EXERCISE PROMPT - Reproduce the stretch of lines from the one containing "right shoulder: (276, 631, 0)" through the one containing "left ankle: (1076, 928, 1)", both included, with nothing changed.

RECORDED INFORMATION -
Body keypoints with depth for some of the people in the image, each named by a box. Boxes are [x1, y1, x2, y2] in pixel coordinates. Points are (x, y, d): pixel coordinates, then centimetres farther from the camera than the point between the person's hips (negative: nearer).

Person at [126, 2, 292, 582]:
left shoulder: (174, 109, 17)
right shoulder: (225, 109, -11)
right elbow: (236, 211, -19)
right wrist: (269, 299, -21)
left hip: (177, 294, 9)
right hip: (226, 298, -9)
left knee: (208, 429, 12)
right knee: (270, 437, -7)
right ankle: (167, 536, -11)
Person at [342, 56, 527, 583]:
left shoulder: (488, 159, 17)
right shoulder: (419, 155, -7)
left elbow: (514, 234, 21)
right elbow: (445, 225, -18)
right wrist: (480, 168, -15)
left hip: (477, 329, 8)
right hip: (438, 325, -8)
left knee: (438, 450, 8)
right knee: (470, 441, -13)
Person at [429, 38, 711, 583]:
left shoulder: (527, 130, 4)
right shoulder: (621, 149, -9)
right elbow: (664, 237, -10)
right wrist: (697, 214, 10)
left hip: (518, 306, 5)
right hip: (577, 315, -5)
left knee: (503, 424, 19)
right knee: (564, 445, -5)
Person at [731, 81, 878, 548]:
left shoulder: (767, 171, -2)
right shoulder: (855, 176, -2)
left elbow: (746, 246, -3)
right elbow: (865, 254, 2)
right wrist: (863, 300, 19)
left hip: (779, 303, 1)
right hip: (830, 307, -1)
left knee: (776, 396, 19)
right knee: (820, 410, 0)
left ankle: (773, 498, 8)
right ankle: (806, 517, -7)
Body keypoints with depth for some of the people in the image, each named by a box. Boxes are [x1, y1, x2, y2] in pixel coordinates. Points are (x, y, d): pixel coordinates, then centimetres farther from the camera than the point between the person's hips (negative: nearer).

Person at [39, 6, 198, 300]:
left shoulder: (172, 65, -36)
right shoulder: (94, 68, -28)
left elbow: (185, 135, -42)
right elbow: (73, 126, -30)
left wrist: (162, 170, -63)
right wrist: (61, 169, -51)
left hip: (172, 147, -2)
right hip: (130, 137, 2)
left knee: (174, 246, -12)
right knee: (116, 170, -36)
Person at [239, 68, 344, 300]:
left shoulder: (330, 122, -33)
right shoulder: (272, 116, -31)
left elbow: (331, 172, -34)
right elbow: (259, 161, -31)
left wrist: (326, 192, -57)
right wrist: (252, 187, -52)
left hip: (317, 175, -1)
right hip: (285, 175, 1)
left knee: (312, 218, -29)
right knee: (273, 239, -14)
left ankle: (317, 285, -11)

...

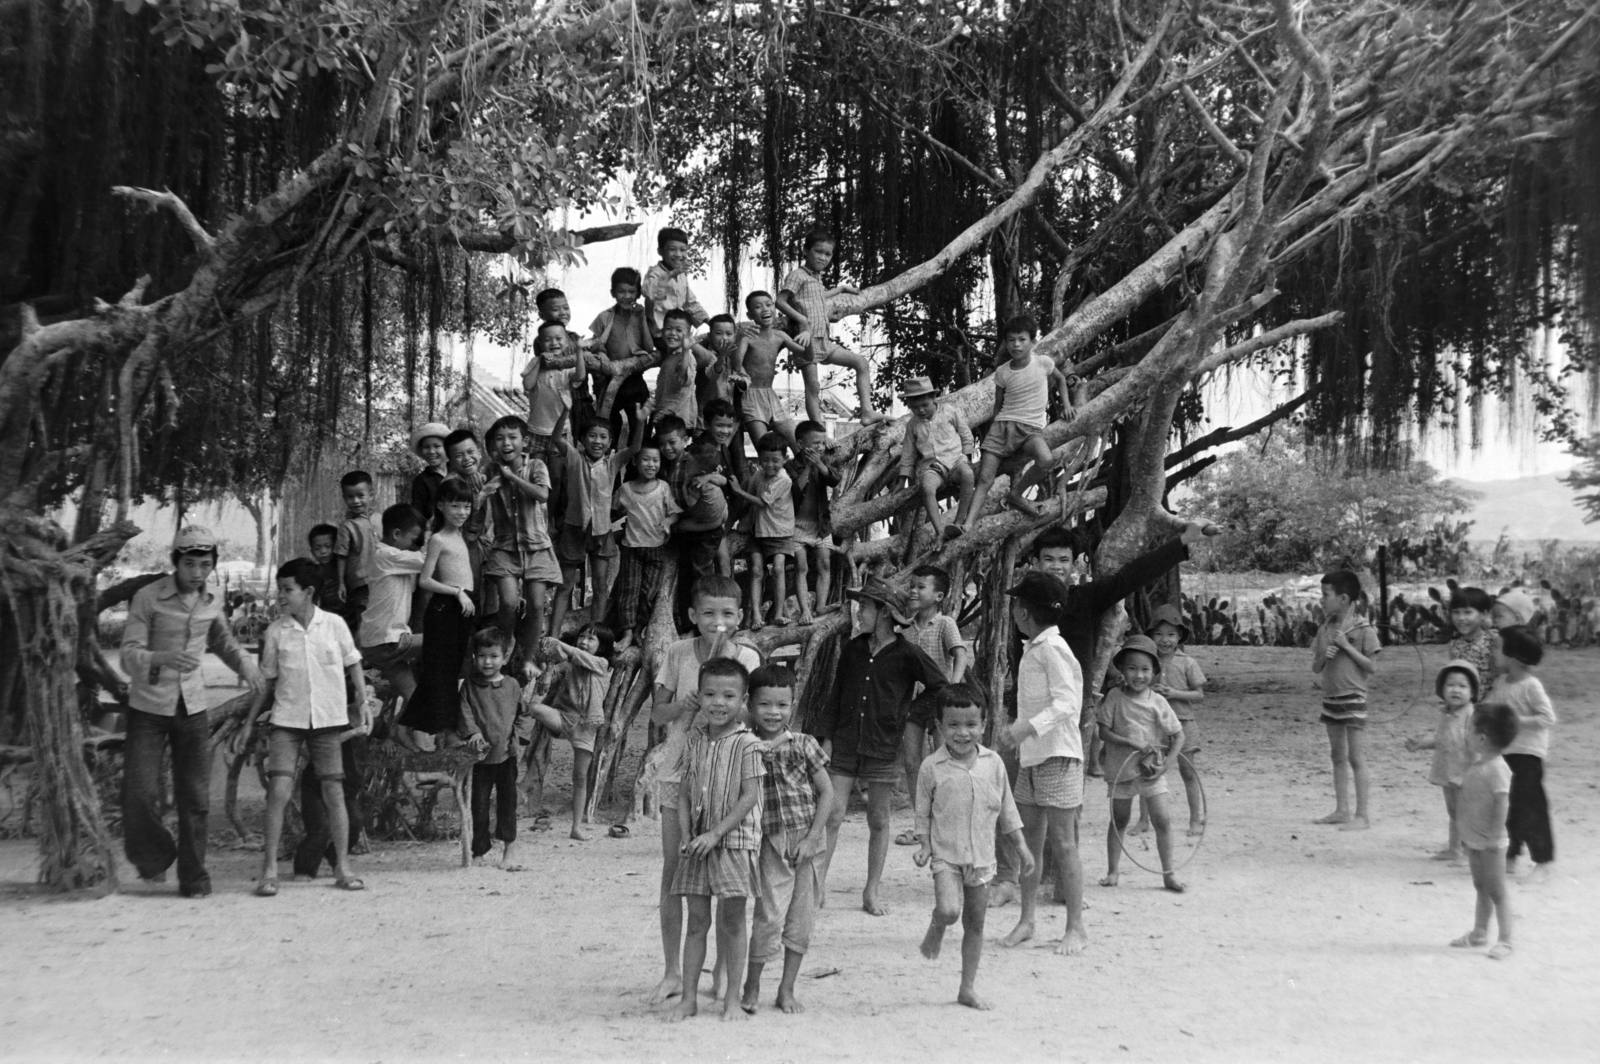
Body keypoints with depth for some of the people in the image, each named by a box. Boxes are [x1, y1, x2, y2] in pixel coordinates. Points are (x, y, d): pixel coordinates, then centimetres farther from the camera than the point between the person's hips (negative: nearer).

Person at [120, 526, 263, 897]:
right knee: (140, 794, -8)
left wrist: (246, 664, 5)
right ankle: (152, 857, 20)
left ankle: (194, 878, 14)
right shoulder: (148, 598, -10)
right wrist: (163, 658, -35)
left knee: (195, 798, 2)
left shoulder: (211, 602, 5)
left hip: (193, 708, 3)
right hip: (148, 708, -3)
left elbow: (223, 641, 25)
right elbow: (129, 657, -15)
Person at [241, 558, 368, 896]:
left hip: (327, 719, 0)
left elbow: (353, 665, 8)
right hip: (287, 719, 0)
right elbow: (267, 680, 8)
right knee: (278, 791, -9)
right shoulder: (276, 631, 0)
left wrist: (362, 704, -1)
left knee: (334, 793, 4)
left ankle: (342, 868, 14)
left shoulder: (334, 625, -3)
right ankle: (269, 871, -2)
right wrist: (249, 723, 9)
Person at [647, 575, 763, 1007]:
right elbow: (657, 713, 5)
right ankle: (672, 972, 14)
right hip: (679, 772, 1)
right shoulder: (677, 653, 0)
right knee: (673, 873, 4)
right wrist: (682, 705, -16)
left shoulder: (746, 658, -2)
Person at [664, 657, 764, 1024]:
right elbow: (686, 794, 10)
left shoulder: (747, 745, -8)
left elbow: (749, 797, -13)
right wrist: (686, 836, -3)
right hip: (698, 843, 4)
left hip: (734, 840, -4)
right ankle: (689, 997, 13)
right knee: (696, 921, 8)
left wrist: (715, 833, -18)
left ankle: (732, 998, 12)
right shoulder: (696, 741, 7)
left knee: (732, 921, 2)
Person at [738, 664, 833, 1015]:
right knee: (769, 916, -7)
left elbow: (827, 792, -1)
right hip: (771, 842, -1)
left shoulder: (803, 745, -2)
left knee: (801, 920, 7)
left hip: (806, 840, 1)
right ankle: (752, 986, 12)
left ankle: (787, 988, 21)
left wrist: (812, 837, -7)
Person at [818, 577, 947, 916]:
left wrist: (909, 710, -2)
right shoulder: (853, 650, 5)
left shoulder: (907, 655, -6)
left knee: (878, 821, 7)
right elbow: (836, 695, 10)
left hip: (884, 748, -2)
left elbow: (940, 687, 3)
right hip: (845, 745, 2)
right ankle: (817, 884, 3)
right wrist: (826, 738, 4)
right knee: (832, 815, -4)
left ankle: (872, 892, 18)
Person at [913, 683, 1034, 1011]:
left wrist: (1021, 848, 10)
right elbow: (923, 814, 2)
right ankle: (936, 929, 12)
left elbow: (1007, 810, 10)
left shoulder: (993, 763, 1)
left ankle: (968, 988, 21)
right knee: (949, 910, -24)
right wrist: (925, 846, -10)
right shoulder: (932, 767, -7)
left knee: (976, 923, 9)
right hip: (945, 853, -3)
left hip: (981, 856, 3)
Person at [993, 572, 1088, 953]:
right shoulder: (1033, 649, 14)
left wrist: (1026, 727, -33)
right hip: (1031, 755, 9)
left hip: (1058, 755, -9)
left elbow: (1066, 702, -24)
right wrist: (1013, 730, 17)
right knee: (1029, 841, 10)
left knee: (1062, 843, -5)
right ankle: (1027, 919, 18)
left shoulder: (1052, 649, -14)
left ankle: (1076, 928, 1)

REPLY TO THE EXERCISE -
right shoulder: (276, 631, 0)
left wrist: (362, 704, -1)
left knee: (334, 793, 4)
left ankle: (342, 868, 14)
left shoulder: (334, 625, -3)
right ankle: (269, 871, -2)
right wrist: (249, 723, 9)
Person at [647, 575, 763, 1007]:
right elbow: (657, 713, 5)
right ankle: (672, 972, 14)
right hip: (679, 772, 1)
right shoulder: (677, 653, 0)
right knee: (673, 873, 4)
right wrist: (682, 705, -16)
left shoulder: (746, 658, -2)
Person at [664, 657, 764, 1024]:
right elbow: (686, 794, 10)
left shoulder: (747, 745, -8)
left elbow: (749, 797, -13)
right wrist: (686, 836, -3)
right hip: (698, 843, 4)
left hip: (734, 840, -4)
right ankle: (689, 997, 13)
right knee: (696, 921, 8)
left wrist: (715, 833, -18)
left ankle: (732, 998, 12)
right shoulder: (696, 741, 7)
left knee: (732, 921, 2)
Person at [738, 664, 833, 1015]:
right knee: (769, 916, -7)
left elbow: (827, 792, -1)
right hip: (771, 842, -1)
left shoulder: (803, 745, -2)
left knee: (801, 920, 7)
left hip: (806, 840, 1)
right ankle: (752, 986, 12)
left ankle: (787, 988, 21)
left wrist: (812, 837, -7)
Person at [818, 577, 947, 916]:
left wrist: (909, 710, -2)
right shoulder: (853, 650, 5)
left shoulder: (907, 655, -6)
left knee: (878, 821, 7)
right elbow: (836, 695, 10)
left hip: (884, 748, -2)
left elbow: (940, 687, 3)
right hip: (845, 745, 2)
right ankle: (817, 884, 3)
right wrist: (826, 738, 4)
right knee: (832, 815, -4)
left ankle: (872, 892, 18)
Person at [913, 683, 1034, 1011]:
left wrist: (1021, 848, 10)
right elbow: (923, 814, 2)
right ankle: (936, 929, 12)
left elbow: (1007, 810, 10)
left shoulder: (993, 763, 1)
left ankle: (968, 988, 21)
right knee: (949, 910, -24)
right wrist: (925, 846, -10)
right shoulder: (932, 767, -7)
left knee: (976, 923, 9)
right hip: (945, 853, -3)
left hip: (981, 856, 3)
Person at [993, 572, 1088, 953]:
right shoulder: (1033, 649, 14)
left wrist: (1026, 727, -33)
right hip: (1031, 755, 9)
left hip: (1058, 755, -9)
left elbow: (1066, 702, -24)
right wrist: (1013, 730, 17)
right knee: (1029, 841, 10)
left knee: (1062, 843, -5)
right ankle: (1027, 919, 18)
left shoulder: (1052, 649, -14)
left ankle: (1076, 928, 1)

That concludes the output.